New research has found that a crystal can be converted into an electrical circuit, paving the way for a bevy of new electronic devices.
Researchers at Washington State University have developed a method to write an electrical circuit into a crystal, which could result in transparent, 3D electronics that can be erased and reconfigured, similar to an Etch A Sketch.
The research team used a laser to etch a line in the crystal that carried a current, with electrical contacts at each end of the line.
“It opens up a new type of electronics where you can define a circuit optically and then erase it and define a new one,” Matt McCluskey, a WSU professor of physics and materials science, said in a statement. “It’s exciting that it’s reconfigurable.
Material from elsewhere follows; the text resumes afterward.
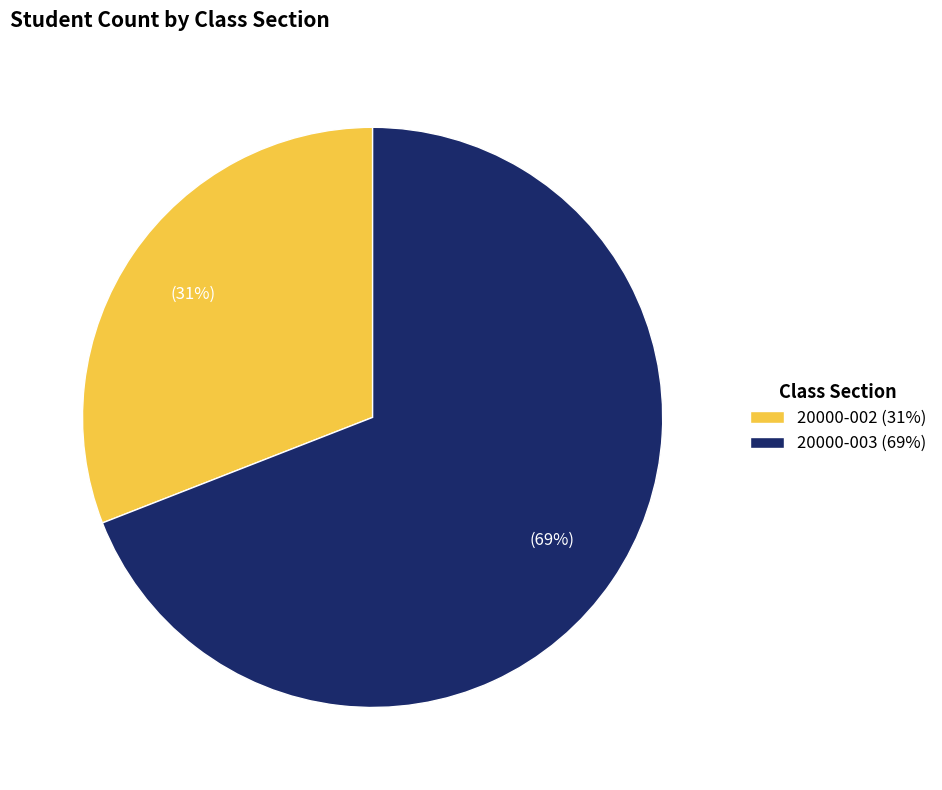

Rank the categories by value from lowest to highest.

20000-002, 20000-003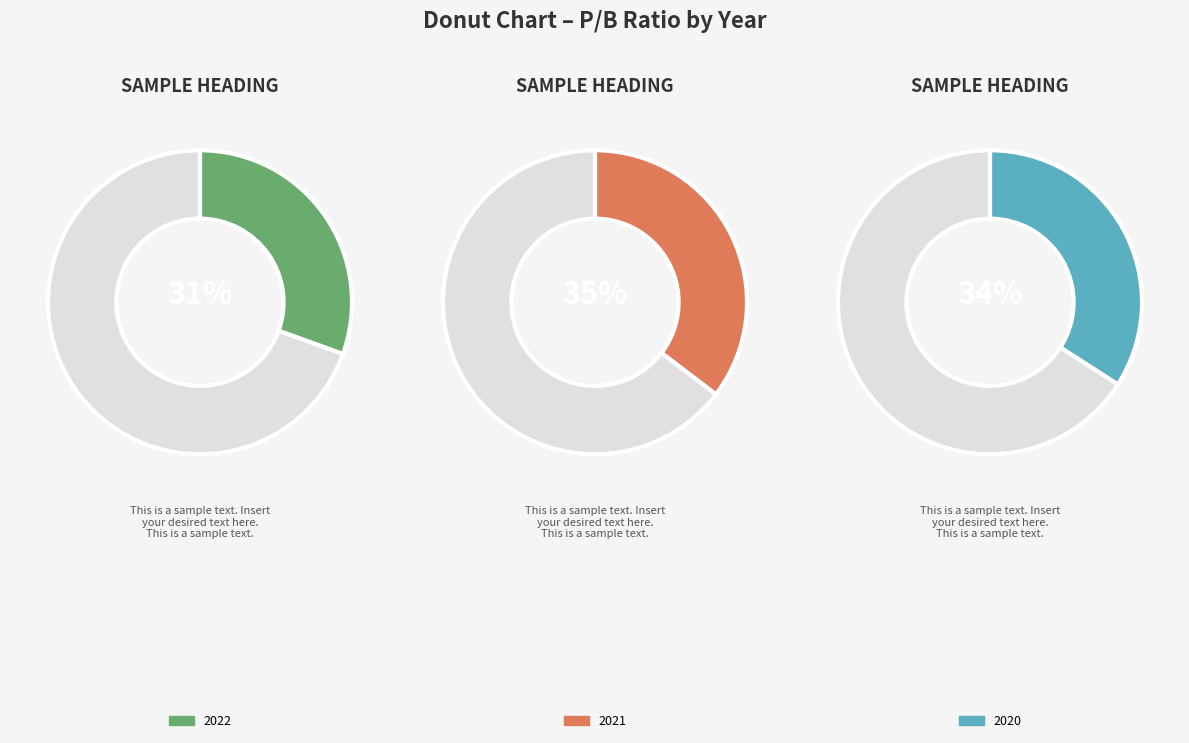

Is it true that 2022 is 31% of the pie?

False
“It’s also transparent. There are certain applications where it would be neat to have a circuit that is on a window or something like that, where it actually is invisible electronics,” he added.
Crystals do not usually conduct electricity, but when the crystal strontium titanate is heated under the right conditions, it can be altered so light will make it conductive.
Persistent photoconductivity—a phenomenon where materials become much more conductive when light is shone on them—also occurs at room temperature, an improvement over materials that require cooling with liquid nitrogen.
“We’re still trying to figure out exactly what happens,” McCluskey said, adding that heat forces strontium atoms to leave the material, creating light-sensitive defects responsible for the persistent photoconductivity.
The work builds on previously research from 2013, when a doctoral student discovered a 400-fold increase in the electrical conductivity of a crystal by leaving it exposed to light.
In the new research, McCluskey was able to increase the crystal’s conductivity 1,000-fold for up to a year with the ability to be erased by heating it on a hot plate and recast with an optical pen.
“We look at samples that we exposed to light a year ago and they’re still conducting,” he said. “It may not retain 100 percent of its conductivity, but it’s pretty big.
“It’s an Etch A Sketch,” he added. “We’ve done it a few cycles. Another engineering challenge would be to do that thousands of times.”
The study was published in Scientific Reports.